Johanna Tirnthal
Dienstag, 24.08., 15:30 Uhr
Bei Revolutionen wird gerne nicht nur der Kalender verändert, es wird auch auf die Uhren geschossen. Geht es dabei nur um den Kampf um weniger Arbeitszeit oder um mehr? Und was haben Frauen*, ihre Körper und die Reproduktionsarbeit damit zu tun?
Dieser Beitrag sucht Antworten auf diese Fragen am Übergang vom Mittelalter zur Frühen Neuzeit, wo schon Karl Marx, Silvia Federici und Michel Foucault allerlei Interessantes zutage gefördert haben. Irgendwo zwischen 1300 und 1600 setzt sich in Europa das durch, was wir heute als „abstrakten“, „modernen“ Zeitbegriff kennen: Zeit als etwas, das unabhängig von den Ereignissen gleichmäßig im Hintergrund fließt und das mit Uhren gemessen wird. Aber macht die Uhr allein schon die neue Zeit? Der Blick in die Frühe Neuzeit zeigt, dass die Uhren ihren Siegeszug in Europa nur in Verbindung mit der Lohnarbeit antraten. Die neue Zeitform ist untrennbar mit dem verbunden, was Karl Marx die „sogenannte ursprüngliche Akkumulation“ nennt. Diese wiederum betrifft, wie Silvia Federici zeigen konnte, nicht nur den männlichen Lohnarbeiter, sondern auch und gerade die Frauen*, denen am Ende des Mittelalters mit großer Gewalt die Kontrolle über ihre Arbeit und ihre Körper entzogen wird. Vielleicht entsteht mit dem historischen Wissen im Hintergrund ein neuer Blick auf heutige Kämpfe um Zeit?
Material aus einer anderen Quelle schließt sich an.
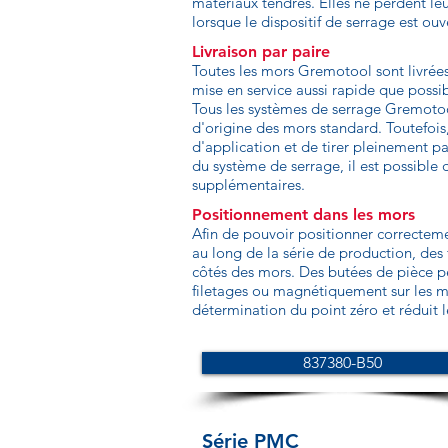
matériaux tendres. Elles ne perdent le
lorsque le dispositif de serrage est ouv
Livraison par paire
Toutes les mors Gremotool sont livrée
mise en service aussi rapide que possi
Tous les systèmes de serrage Gremotoo
d'origine des mors standard. Toutefois,
d'application et de tirer pleinement pa
du système de serrage, il est possibl
supplémentaires.
Positionnement dans les mors
Afin de pouvoir positionner correcteme
au long de la série de production, des f
côtés des mors. Des butées de pièce pe
filetages ou magnétiquement sur les mo
détermination du point zéro et réduit 
837380-B50
Série PMC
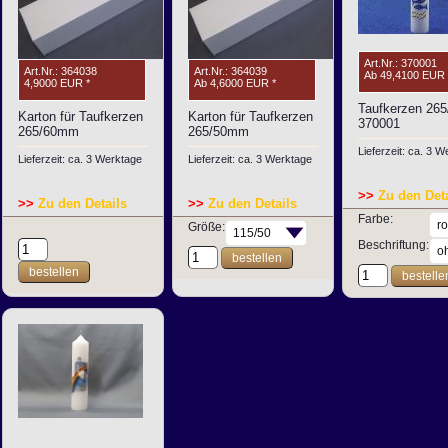
Art.Nr.: 370001
Art.Nr.: 364038
Art.Nr.: 364039
Ab
49,4100 EUR
4,9000 EUR
*
Ab
4,6000 EUR
*
Taufkerzen 265
Karton für Taufkerzen
Karton für Taufkerzen
370001
265/60mm
265/50mm
Lieferzeit: ca. 3 
Lieferzeit: ca. 3 Werktage
Lieferzeit: ca. 3 Werktage
>>
Zu den Deta
>>
Zu den Details
>>
Zu den Details
Farbe:
Größe:
Beschriftung:
bestellen
bestellen
bestelle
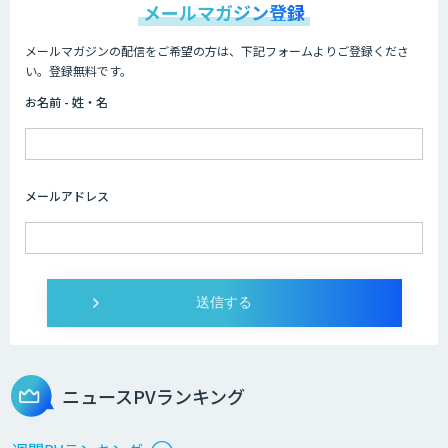
メールマガジン登録
メールマガジンの配信をご希望の方は、下記フォームよりご登録くださ
AI/DX研修
い。登録無料です。
お名前 - 姓・名
AIコール
メールアドレス
imprai ezKotae
ログミーツ powered by GPT-4
ニュースPVランキング
Microcosm×AIエンジニアでオンプレミ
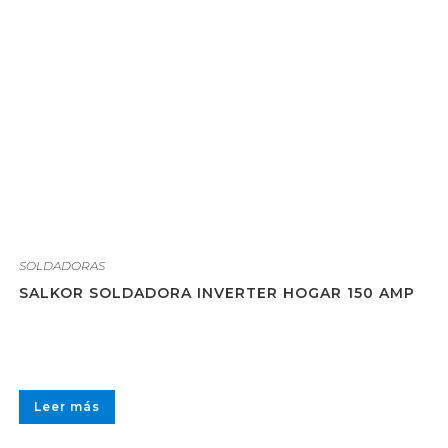
SOLDADORAS
SALKOR SOLDADORA INVERTER HOGAR 150 AMP
Leer más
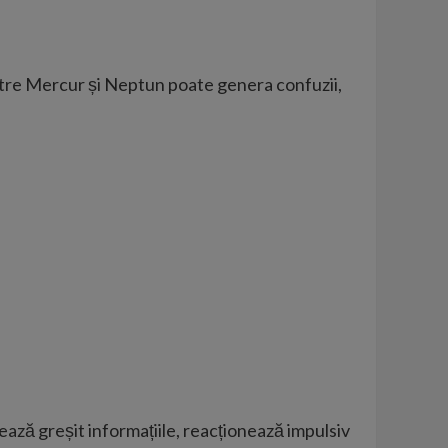
dintre Mercur și Neptun poate genera confuzii,
ează greșit informațiile, reacționează impulsiv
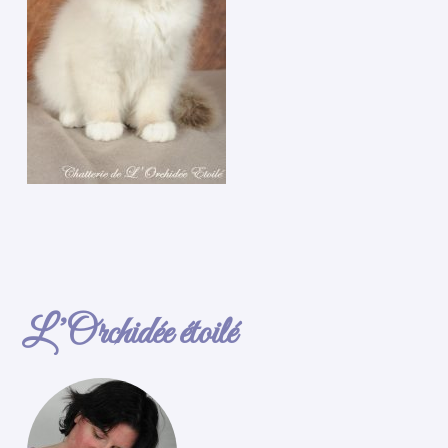
L’Orchidée étoilé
Johanna Tirnthal ist freie Radio-Autorin, -Regisseurin und Kulturwissenschaftlerin. Sie entwickelt mit ihrem Kollektiv audiokombinat neue Hörformate und gestaltet für Deutschlandfunk Kultur, den WDR und Ö1 lange Radiofeatures über Philosophie, Literatur und soziale Bewegungen. Als studierte Film – und Kulturwissenschaftlerin ist sie irgendwie immer Historikerin im Herzen geblieben. „Prekäre Zeiten“ ist auch der Titel ihrer Masterarbeit aus dem Jahr 2017, auf der dieser Beitrag basiert.